| Work request |
Give back the data in full, with every line exact.

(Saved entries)
== Segment start ==
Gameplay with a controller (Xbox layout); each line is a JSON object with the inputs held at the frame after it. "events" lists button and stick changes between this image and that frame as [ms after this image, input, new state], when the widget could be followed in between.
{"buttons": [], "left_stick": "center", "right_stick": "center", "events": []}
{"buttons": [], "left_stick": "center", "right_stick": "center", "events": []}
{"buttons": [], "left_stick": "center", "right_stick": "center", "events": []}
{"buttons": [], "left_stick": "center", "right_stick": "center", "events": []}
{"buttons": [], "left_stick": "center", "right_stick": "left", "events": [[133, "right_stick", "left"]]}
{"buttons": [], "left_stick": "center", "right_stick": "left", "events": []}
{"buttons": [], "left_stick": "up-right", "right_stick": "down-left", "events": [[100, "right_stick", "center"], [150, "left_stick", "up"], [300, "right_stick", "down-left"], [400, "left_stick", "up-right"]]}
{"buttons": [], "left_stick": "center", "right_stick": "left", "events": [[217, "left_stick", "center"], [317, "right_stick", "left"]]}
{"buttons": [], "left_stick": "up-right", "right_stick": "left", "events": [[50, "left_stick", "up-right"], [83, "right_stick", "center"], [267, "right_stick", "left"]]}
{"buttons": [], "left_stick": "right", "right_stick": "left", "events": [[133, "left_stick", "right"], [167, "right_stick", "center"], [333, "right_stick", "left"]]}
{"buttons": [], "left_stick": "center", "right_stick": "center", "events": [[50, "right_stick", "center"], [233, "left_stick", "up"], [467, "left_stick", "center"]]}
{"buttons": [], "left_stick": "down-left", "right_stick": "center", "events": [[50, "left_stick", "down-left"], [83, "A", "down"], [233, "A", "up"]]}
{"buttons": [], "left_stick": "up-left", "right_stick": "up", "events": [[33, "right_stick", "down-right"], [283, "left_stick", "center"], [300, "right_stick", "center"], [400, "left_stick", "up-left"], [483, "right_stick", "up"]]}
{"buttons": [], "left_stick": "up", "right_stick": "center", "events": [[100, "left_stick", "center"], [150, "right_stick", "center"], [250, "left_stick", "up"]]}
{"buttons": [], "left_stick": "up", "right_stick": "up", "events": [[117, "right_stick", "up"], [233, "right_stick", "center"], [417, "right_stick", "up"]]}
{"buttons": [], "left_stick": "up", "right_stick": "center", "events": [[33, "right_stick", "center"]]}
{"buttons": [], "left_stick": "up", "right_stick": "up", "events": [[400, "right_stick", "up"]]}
== Segment end ==
| Finished exercise |
Gameplay with a controller (Xbox layout); each line is a JSON object with the inputs held at the frame after it. "events" lists button and stick changes between this image and that frame as [ms after this image, input, new state], when the widget could be followed in between.
{"buttons": [], "left_stick": "center", "right_stick": "center", "events": []}
{"buttons": [], "left_stick": "center", "right_stick": "center", "events": []}
{"buttons": [], "left_stick": "center", "right_stick": "center", "events": []}
{"buttons": [], "left_stick": "center", "right_stick": "center", "events": []}
{"buttons": [], "left_stick": "center", "right_stick": "left", "events": [[133, "right_stick", "left"]]}
{"buttons": [], "left_stick": "center", "right_stick": "left", "events": []}
{"buttons": [], "left_stick": "up-right", "right_stick": "down-left", "events": [[100, "right_stick", "center"], [150, "left_stick", "up"], [300, "right_stick", "down-left"], [400, "left_stick", "up-right"]]}
{"buttons": [], "left_stick": "center", "right_stick": "left", "events": [[217, "left_stick", "center"], [317, "right_stick", "left"]]}
{"buttons": [], "left_stick": "up-right", "right_stick": "left", "events": [[50, "left_stick", "up-right"], [83, "right_stick", "center"], [267, "right_stick", "left"]]}
{"buttons": [], "left_stick": "right", "right_stick": "left", "events": [[133, "left_stick", "right"], [167, "right_stick", "center"], [333, "right_stick", "left"]]}
{"buttons": [], "left_stick": "center", "right_stick": "center", "events": [[50, "right_stick", "center"], [233, "left_stick", "up"], [467, "left_stick", "center"]]}
{"buttons": [], "left_stick": "down-left", "right_stick": "center", "events": [[50, "left_stick", "down-left"], [83, "A", "down"], [233, "A", "up"]]}
{"buttons": [], "left_stick": "up-left", "right_stick": "up", "events": [[33, "right_stick", "down-right"], [283, "left_stick", "center"], [300, "right_stick", "center"], [400, "left_stick", "up-left"], [483, "right_stick", "up"]]}
{"buttons": [], "left_stick": "up", "right_stick": "center", "events": [[100, "left_stick", "center"], [150, "right_stick", "center"], [250, "left_stick", "up"]]}
{"buttons": [], "left_stick": "up", "right_stick": "up", "events": [[117, "right_stick", "up"], [233, "right_stick", "center"], [417, "right_stick", "up"]]}
{"buttons": [], "left_stick": "up", "right_stick": "center", "events": [[33, "right_stick", "center"]]}
{"buttons": [], "left_stick": "up", "right_stick": "up", "events": [[400, "right_stick", "up"]]}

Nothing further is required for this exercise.